Il suffit de consulter les offres de missions mises en ligne pour le constater de manière claire.
En particulier, les ministères et les collectivités territoriales ont été vivement incités par l’État à proposer des missions de service civique. « Certains ont pu assimiler le service civique à un contrat aidé » (Etude CESE).
UN CONTRÔLE APPARAIT NÉCESSAIRE POUR BLOQUER TOUTE OFFRE D’EMPLOI PROPOSÉE SOUS STATUT DE SERVICE CIVIQUE
L’Agence du service civique (ASC) ne joue pas pleinement son rôle de contrôle de la qualité des missions proposées alors qu’elle devrait « contrôler et évaluer la mise en œuvre du service civique »[6] selon le texte.
La demande par le CESE d’une « autorité indépendante de contrôle » d’une éventuelle dérive ou substitution à l’emploi semble donc assez bizarre. C’est à l’ASC qu’il revient de développer le service civique tout assurant le contrôle du respect des principes de celui-ci. L’accompagnement des structures d’accueil proposant des missions de service civique doit être effectif ; et certaines des offres doivent être refusées de manière à faire disparaitre toute ambiguïté.
Faute d’une moralisation rapide du dispositif[7], le service civique serait inévitablement condamné à terme à disparaitre et des contrats de service civique à être requalifiés en CDI.
L’HYPOTHÈQUE DU RÉTABLISSEMENT D’UN SERVICE MILITAIRE PÈSE SUR LE SERVICE CIVIQUE
Lors de la campagne présidentielle, Emmanuel Macron a fait part de son souhait de remettre en place un service militaire obligatoire d’une durée d’un mois. Il concernerait environ 600 000 jeunes par an et son coût annoncé serait de deux à trois milliards d’euros par an.

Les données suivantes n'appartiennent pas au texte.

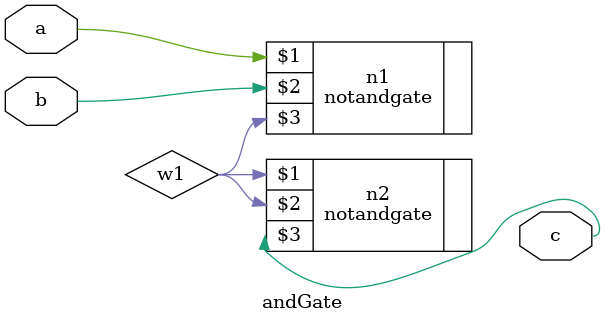
<source format=v>
`include "NotAndGate.v"

module andGate(a, b, c);
    input a, b;
    output c;

    wire w1;

    notandgate n1(a, b, w1);
    notandgate n2(w1, w1, c);

endmodule

</source>
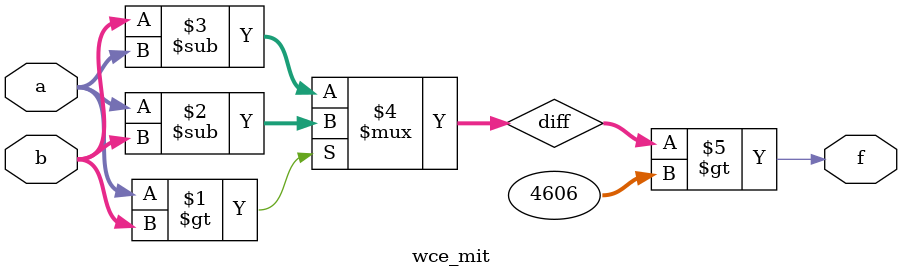
<source format=v>
module wce_mit(a, b, f);
parameter _bit = 18;
parameter wce = 4606;
input [_bit - 1: 0] a;
input [_bit - 1: 0] b;
output f;
wire [_bit - 1: 0] diff;
assign diff = (a > b)? (a - b): (b - a);
assign f = (diff > wce);
endmodule

</source>
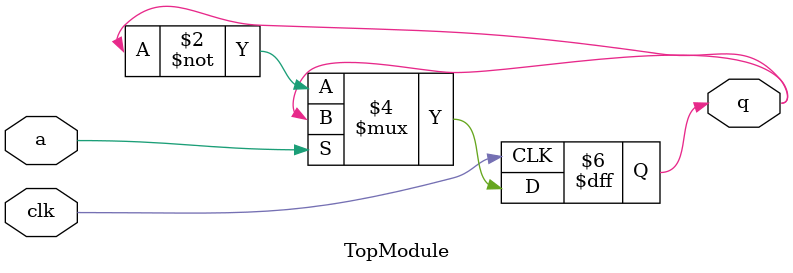
<source format=sv>

module TopModule (
  input wire clk,
  input wire a,
  output reg q
);

always @(posedge clk) begin
  if (a) begin
    q <= q; // No change when a is high
  end else begin
    q <= ~q; // Toggle q when a is low
  end
end

endmodule

// VERILOG-EVAL: errant inclusion of module definition

</source>
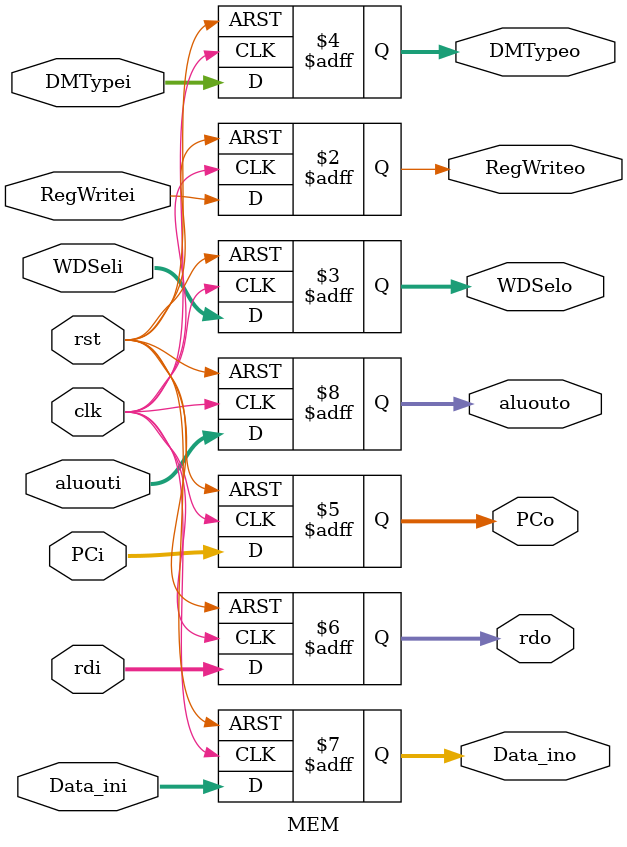
<source format=v>
module MEM(  
          //MEM/WB Á÷Ë®Ïß¼Ä´æÆ÷
            input         clk, 
            input         rst,
        //i for In,o for Out
        input RegWritei, 
        input [1:0] WDSeli, 
        input [2:0] DMTypei,
        output reg RegWriteo, 
        output reg [1:0] WDSelo,
        output reg [2:0] DMTypeo,
        input [31:0] PCi,
        output reg [31:0] PCo,
        input [4:0] rdi,
        output reg [4:0] rdo,
        input [31:0] Data_ini,
        output reg [31:0] Data_ino,
        input [31:0] aluouti,
        output reg [31:0]aluouto
);


always @(posedge clk, posedge rst)
    if (rst) begin   
        PCo <= 32'b0;
        rdo <= 5'b0;
        RegWriteo <= 1'b0;
        WDSelo <= 2'b0; 
        Data_ino <= 32'b0;
        aluouto <= 32'b0;
        DMTypeo <= 3'b0;
    end
    else begin
        PCo <= PCi;
        rdo <= rdi;
        RegWriteo <= RegWritei;
        WDSelo <= WDSeli; 
        Data_ino <= Data_ini;
        aluouto <= aluouti;
        DMTypeo <= DMTypei;
    end
endmodule

</source>
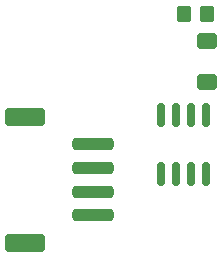
<source format=gbr>
%TF.GenerationSoftware,KiCad,Pcbnew,7.0.6*%
%TF.CreationDate,2023-08-01T20:56:41-04:00*%
%TF.ProjectId,mcumod-am8,6d63756d-6f64-42d6-916d-382e6b696361,rev?*%
%TF.SameCoordinates,Original*%
%TF.FileFunction,Paste,Bot*%
%TF.FilePolarity,Positive*%
%FSLAX46Y46*%
G04 Gerber Fmt 4.6, Leading zero omitted, Abs format (unit mm)*
G04 Created by KiCad (PCBNEW 7.0.6) date 2023-08-01 20:56:41*
%MOMM*%
%LPD*%
G01*
G04 APERTURE LIST*
G04 Aperture macros list*
%AMRoundRect*
0 Rectangle with rounded corners*
0 $1 Rounding radius*
0 $2 $3 $4 $5 $6 $7 $8 $9 X,Y pos of 4 corners*
0 Add a 4 corners polygon primitive as box body*
4,1,4,$2,$3,$4,$5,$6,$7,$8,$9,$2,$3,0*
0 Add four circle primitives for the rounded corners*
1,1,$1+$1,$2,$3*
1,1,$1+$1,$4,$5*
1,1,$1+$1,$6,$7*
1,1,$1+$1,$8,$9*
0 Add four rect primitives between the rounded corners*
20,1,$1+$1,$2,$3,$4,$5,0*
20,1,$1+$1,$4,$5,$6,$7,0*
20,1,$1+$1,$6,$7,$8,$9,0*
20,1,$1+$1,$8,$9,$2,$3,0*%
G04 Aperture macros list end*
%ADD10RoundRect,0.150000X-0.150000X0.825000X-0.150000X-0.825000X0.150000X-0.825000X0.150000X0.825000X0*%
%ADD11RoundRect,0.250000X0.350000X0.450000X-0.350000X0.450000X-0.350000X-0.450000X0.350000X-0.450000X0*%
%ADD12RoundRect,0.250000X1.500000X-0.250000X1.500000X0.250000X-1.500000X0.250000X-1.500000X-0.250000X0*%
%ADD13RoundRect,0.250001X1.449999X-0.499999X1.449999X0.499999X-1.449999X0.499999X-1.449999X-0.499999X0*%
%ADD14RoundRect,0.250000X0.600000X-0.400000X0.600000X0.400000X-0.600000X0.400000X-0.600000X-0.400000X0*%
G04 APERTURE END LIST*
D10*
%TO.C,U3*%
X113595000Y-117525000D03*
X114865000Y-117525000D03*
X116135000Y-117525000D03*
X117405000Y-117525000D03*
X117405000Y-122475000D03*
X116135000Y-122475000D03*
X114865000Y-122475000D03*
X113595000Y-122475000D03*
%TD*%
D11*
%TO.C,R1*%
X117500000Y-109000000D03*
X115500000Y-109000000D03*
%TD*%
D12*
%TO.C,J3*%
X107850000Y-126000000D03*
X107850000Y-124000000D03*
X107850000Y-122000000D03*
X107850000Y-120000000D03*
D13*
X102100000Y-117650000D03*
X102100000Y-128350000D03*
%TD*%
D14*
%TO.C,D1*%
X117500000Y-114750000D03*
X117500000Y-111250000D03*
%TD*%
M02*

</source>
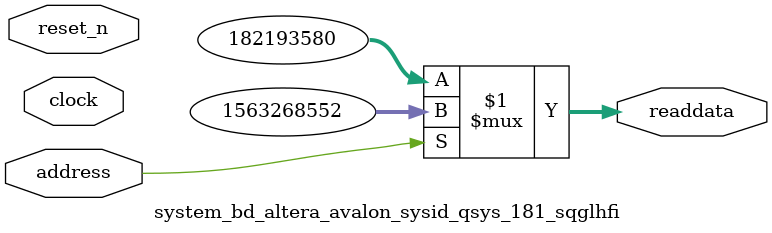
<source format=v>



// synthesis translate_off
`timescale 1ns / 1ps
// synthesis translate_on

// turn off superfluous verilog processor warnings 
// altera message_level Level1 
// altera message_off 10034 10035 10036 10037 10230 10240 10030 

module system_bd_altera_avalon_sysid_qsys_181_sqglhfi (
               // inputs:
                address,
                clock,
                reset_n,

               // outputs:
                readdata
             )
;

  output  [ 31: 0] readdata;
  input            address;
  input            clock;
  input            reset_n;

  wire    [ 31: 0] readdata;
  //control_slave, which is an e_avalon_slave
  assign readdata = address ? 1563268552 : 182193580;

endmodule



</source>
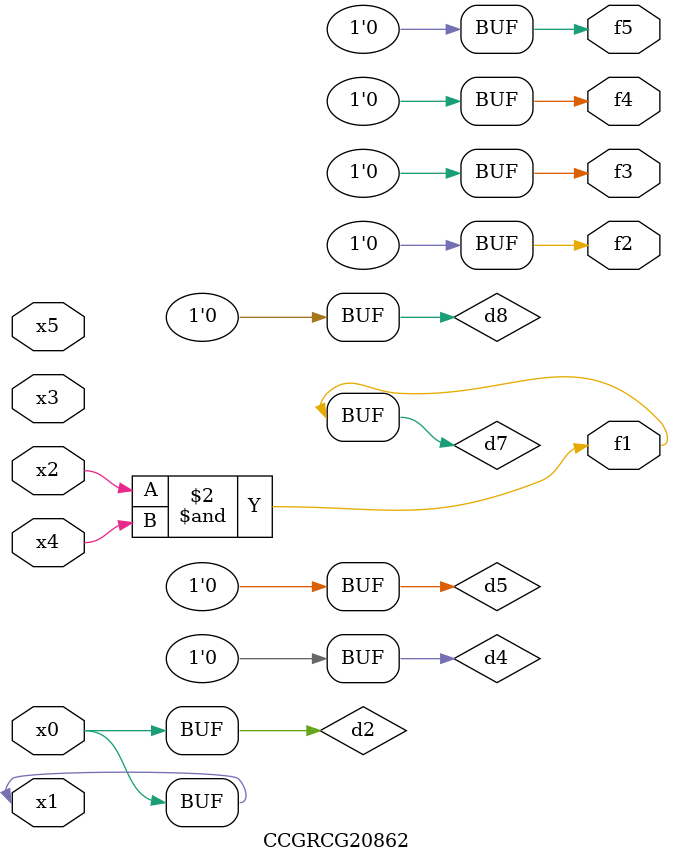
<source format=v>
module CCGRCG20862(
	input x0, x1, x2, x3, x4, x5,
	output f1, f2, f3, f4, f5
);

	wire d1, d2, d3, d4, d5, d6, d7, d8, d9;

	nand (d1, x1);
	buf (d2, x0, x1);
	nand (d3, x2, x4);
	and (d4, d1, d2);
	and (d5, d1, d2);
	nand (d6, d1, d3);
	not (d7, d3);
	xor (d8, d5);
	nor (d9, d5, d6);
	assign f1 = d7;
	assign f2 = d8;
	assign f3 = d8;
	assign f4 = d8;
	assign f5 = d8;
endmodule

</source>
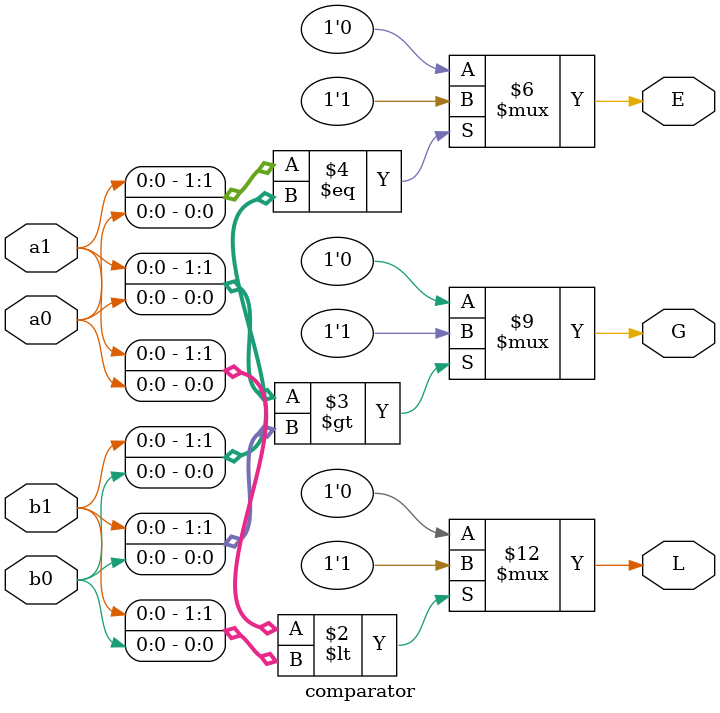
<source format=v>
module comparator (a0,a1,b0,b1,G,E,L);
input a0,a1,b0,b1;
output G,E,L;
reg G,E,L;
always@(a0 or a1 or b0 or b1)
 begin
 if ({a1,a0}<{b1,b0})
	L<= 1;
else 
	L<= 0;

 if ({a1,a0}>{b1,b0})
	G<= 1;
else
	G<= 0;

 if ({a1,a0} == {b1,b0})
	E<=1;
else 
	E<=0;
 end
 endmodule 
</source>
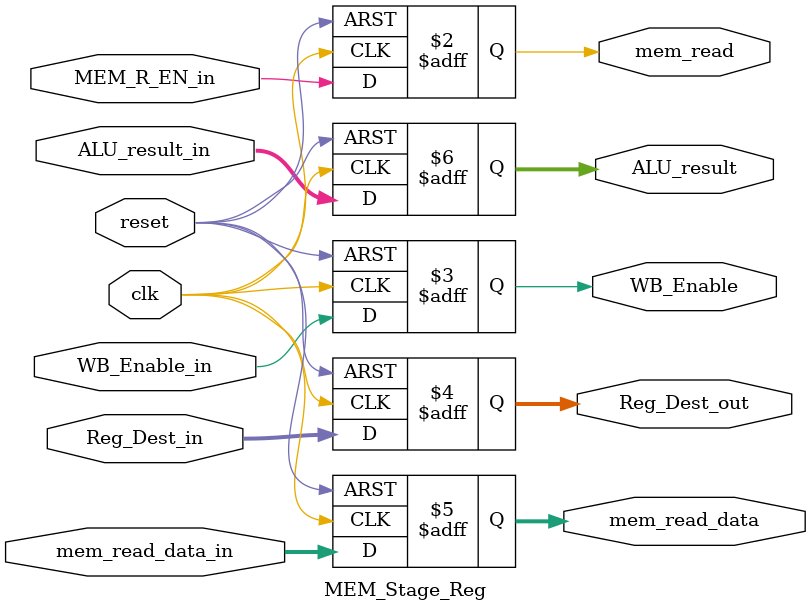
<source format=v>
module MEM_Stage_Reg(
  input clk, reset,
  input MEM_R_EN_in, WB_Enable_in,
  input[3 : 0] Reg_Dest_in,
  input[31 : 0] mem_read_data_in, ALU_result_in,
  output reg mem_read, WB_Enable,
  output reg[3 : 0] Reg_Dest_out,
  output reg[31 : 0] mem_read_data, ALU_result
);
 
  always @(posedge clk, posedge reset) begin
    if (reset) begin
        mem_read = 1'b0;
        WB_Enable = 1'b0;
        Reg_Dest_out = 4'b0;
        mem_read_data = 32'b0;
        ALU_result = 32'b0;
    end
    else begin
        mem_read = MEM_R_EN_in;
        WB_Enable = WB_Enable_in;
        Reg_Dest_out = Reg_Dest_in;
        mem_read_data = mem_read_data_in;
        ALU_result = ALU_result_in;
    end
  end
  
endmodule


</source>
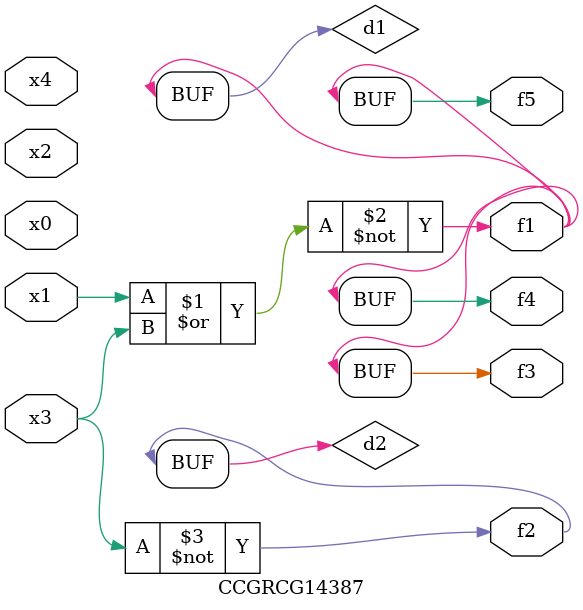
<source format=v>
module CCGRCG14387(
	input x0, x1, x2, x3, x4,
	output f1, f2, f3, f4, f5
);

	wire d1, d2;

	nor (d1, x1, x3);
	not (d2, x3);
	assign f1 = d1;
	assign f2 = d2;
	assign f3 = d1;
	assign f4 = d1;
	assign f5 = d1;
endmodule

</source>
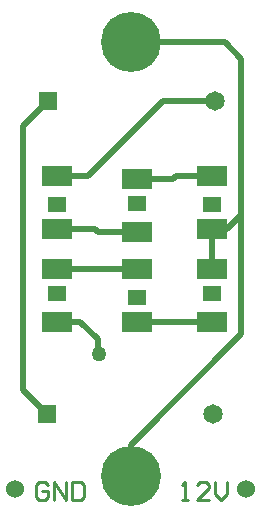
<source format=gbr>
%TF.GenerationSoftware,Altium Limited,Altium Designer,22.4.2 (48)*%
G04 Layer_Physical_Order=1*
G04 Layer_Color=255*
%FSLAX26Y26*%
%MOIN*%
%TF.SameCoordinates,31C44E49-19BD-49CD-A116-05C5AD78183A*%
%TF.FilePolarity,Positive*%
%TF.FileFunction,Copper,L1,Top,Signal*%
%TF.Part,Single*%
G01*
G75*
%TA.AperFunction,SMDPad,CuDef*%
%ADD10R,0.100000X0.068000*%
%TA.AperFunction,Conductor*%
%ADD11C,0.020000*%
%TA.AperFunction,NonConductor*%
%ADD12C,0.010000*%
%TA.AperFunction,ViaPad*%
%ADD13C,0.060000*%
%ADD14C,0.200000*%
%TA.AperFunction,ComponentPad*%
%ADD15R,0.064961X0.064961*%
%ADD16C,0.064961*%
%TA.AperFunction,ViaPad*%
%ADD17C,0.050000*%
G36*
X500512Y1012559D02*
X439488D01*
Y1063780D01*
X500512D01*
Y1012559D01*
D02*
G37*
G36*
X750512Y1008779D02*
X689488D01*
Y1060000D01*
X750512D01*
Y1008779D01*
D02*
G37*
G36*
X235512D02*
X174488D01*
Y1060000D01*
X235512D01*
Y1008779D01*
D02*
G37*
G36*
X750512Y712559D02*
X689488D01*
Y763779D01*
X750512D01*
Y712559D01*
D02*
G37*
G36*
X235512D02*
X174488D01*
Y763779D01*
X235512D01*
Y712559D01*
D02*
G37*
G36*
X500512Y698779D02*
X439488D01*
Y750000D01*
X500512D01*
Y698779D01*
D02*
G37*
D10*
X720000Y643780D02*
D03*
Y818780D02*
D03*
X470000D02*
D03*
Y643780D02*
D03*
X205000D02*
D03*
Y818780D02*
D03*
X720000Y1128780D02*
D03*
Y953780D02*
D03*
X470000Y943780D02*
D03*
Y1118780D02*
D03*
X205000Y1128780D02*
D03*
Y953780D02*
D03*
D11*
X90000Y1295000D02*
X175000Y1380000D01*
X90000Y415000D02*
X170000Y335000D01*
X90000Y415000D02*
Y1295000D01*
X279860Y643780D02*
X339260Y584380D01*
Y540740D02*
X345000Y535000D01*
X339260Y540740D02*
Y584380D01*
X205000Y643780D02*
X279860D01*
X818000Y601000D02*
Y1000000D01*
X450000Y1575000D02*
X763000D01*
X818000Y1520000D01*
X450000Y233000D02*
X818000Y601000D01*
X450000Y130000D02*
Y233000D01*
X720000Y953780D02*
X771780D01*
X818000Y1000000D01*
Y1520000D01*
X558220Y1380000D02*
X730118D01*
X307000Y1128780D02*
X558220Y1380000D01*
X205000Y1128780D02*
X307000D01*
X720000Y818780D02*
Y953780D01*
X342000Y943780D02*
X470000D01*
X332000Y953780D02*
X342000Y943780D01*
X205000Y953780D02*
X332000D01*
X600000Y1128780D02*
X720000D01*
X590000Y1118780D02*
X600000Y1128780D01*
X470000Y1118780D02*
X590000D01*
X205000Y818780D02*
X470000D01*
Y643780D02*
X720000D01*
D12*
X620000Y50000D02*
X639994D01*
X629997D01*
Y109981D01*
X620000Y99984D01*
X709971Y50000D02*
X669984D01*
X709971Y89987D01*
Y99984D01*
X699974Y109981D01*
X679981D01*
X669984Y99984D01*
X729964Y109981D02*
Y69993D01*
X749958Y50000D01*
X769952Y69993D01*
Y109981D01*
X174987Y99984D02*
X164990Y109981D01*
X144997D01*
X135000Y99984D01*
Y59997D01*
X144997Y50000D01*
X164990D01*
X174987Y59997D01*
Y79990D01*
X154994D01*
X194981Y50000D02*
Y109981D01*
X234968Y50000D01*
Y109981D01*
X254961D02*
Y50000D01*
X284952D01*
X294948Y59997D01*
Y99984D01*
X284952Y109981D01*
X254961D01*
D13*
X65000Y85000D02*
D03*
X835000D02*
D03*
D14*
X450000Y130000D02*
D03*
Y1575000D02*
D03*
D15*
X170000Y335000D02*
D03*
X175000Y1380000D02*
D03*
D16*
X725118Y335000D02*
D03*
X730118Y1380000D02*
D03*
D17*
X345000Y535000D02*
D03*
%TF.MD5,f871d698783c0c26686d7c4b9b836df8*%
M02*

</source>
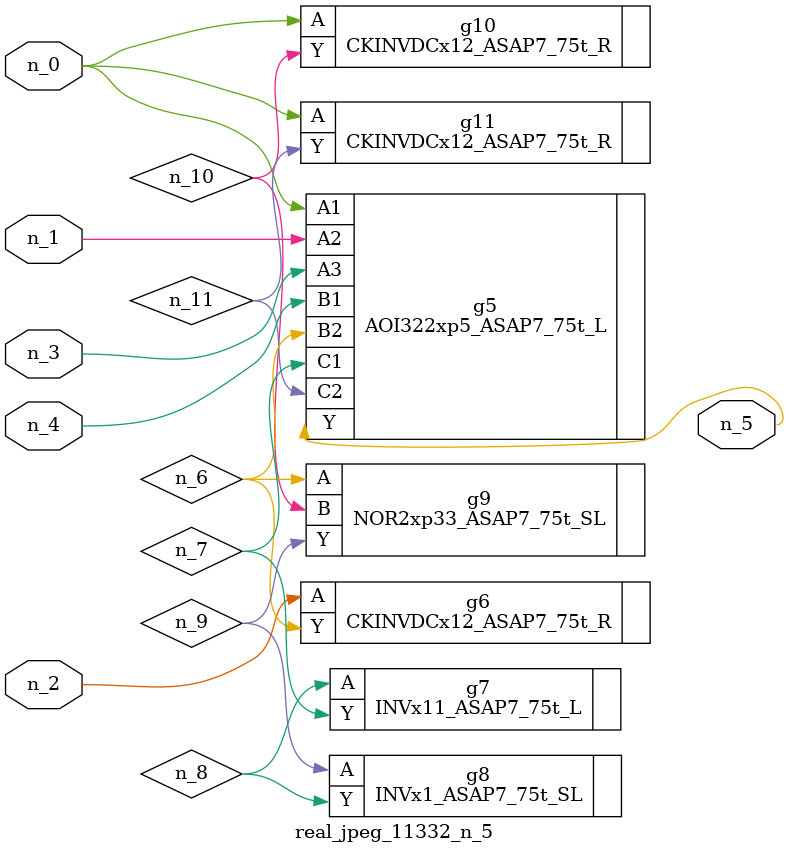
<source format=v>
module real_jpeg_11332_n_5 (n_4, n_0, n_1, n_2, n_3, n_5);

input n_4;
input n_0;
input n_1;
input n_2;
input n_3;

output n_5;

wire n_8;
wire n_11;
wire n_6;
wire n_7;
wire n_10;
wire n_9;

AOI322xp5_ASAP7_75t_L g5 ( 
.A1(n_0),
.A2(n_1),
.A3(n_3),
.B1(n_4),
.B2(n_6),
.C1(n_7),
.C2(n_11),
.Y(n_5)
);

CKINVDCx12_ASAP7_75t_R g10 ( 
.A(n_0),
.Y(n_10)
);

CKINVDCx12_ASAP7_75t_R g11 ( 
.A(n_0),
.Y(n_11)
);

CKINVDCx12_ASAP7_75t_R g6 ( 
.A(n_2),
.Y(n_6)
);

NOR2xp33_ASAP7_75t_SL g9 ( 
.A(n_6),
.B(n_10),
.Y(n_9)
);

INVx11_ASAP7_75t_L g7 ( 
.A(n_8),
.Y(n_7)
);

INVx1_ASAP7_75t_SL g8 ( 
.A(n_9),
.Y(n_8)
);


endmodule
</source>
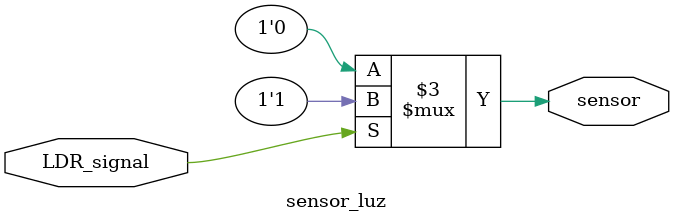
<source format=v>
module sensor_luz (
    input LDR_signal,  // Entrada digital del LDR
    output reg sensor      // Salida para el LED
);

always @ (LDR_signal) begin
    if (LDR_signal) begin
        sensor <= 1'b1;  // Activa el LED en presencia de luz
    end else begin
        sensor <= 1'b0;  // Apaga el LED en ausencia de luz
    end
end

endmodule
</source>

Le retour à un système de conscription de ce type, qui reste à confirmer, viendrait sans doute percuter le service civique actuel.
[1] « Service civique : quel bilan ? quelle perspective ? » CESE – 24/05/2017. Cette étude a été corédigé par Julien BLANCHET (groupe des organisations étudiantes et mouvements de jeunesse – représentant la FAGE) et Jean-François SERRES (groupe des associations) pour la Délégation à la prospective et à l’évaluation des politiques publiques présidée par Michèle NATHAN (groupe CFDT).
[2] La loi du 10 mars 2010 a créé le service civique. Depuis le 1er juillet 2010, il propose à des jeunes de 16 à 25 ans des missions d’une durée de six à douze mois auprès d’associations, de collectivités publiques ou de services publics. Ceux-ci sont indemnisés à hauteur de 580 euros par mois, dont 472,97 euros pris en charge par l’État.
[3] « Le service civique apparaît plus que jamais comme un vecteur précieux d’engagement civique de la jeunesse française et de cohésion sociale » (Étude du CESE).
[4] En 2015, le ministère de la jeunesse et des sports évaluait le coût de l’objectif présidentiel d’un service civique « universel » à 680 millions d’euros.
[5] En 2015, 26 % des volontaires ont réalisé leurs missions dans des structures du secteur public et 73% dans des associations.
[6] Arrêté du 30 décembre 2015 portant approbation de la convention constitutive modificative du groupement d’intérêt public « Agence du service civique ».
[7] « La bonne mise en œuvre du Service Civique doit être assurée, sur le terrain, par des évaluations et contrôles – pour éviter notamment les dérives telles que la substitution à l’emploi – et, au niveau national, par une amélioration du pilotage et des moyens financiers adaptés. » Communiqué de presse du CESE du 17 mai 2017.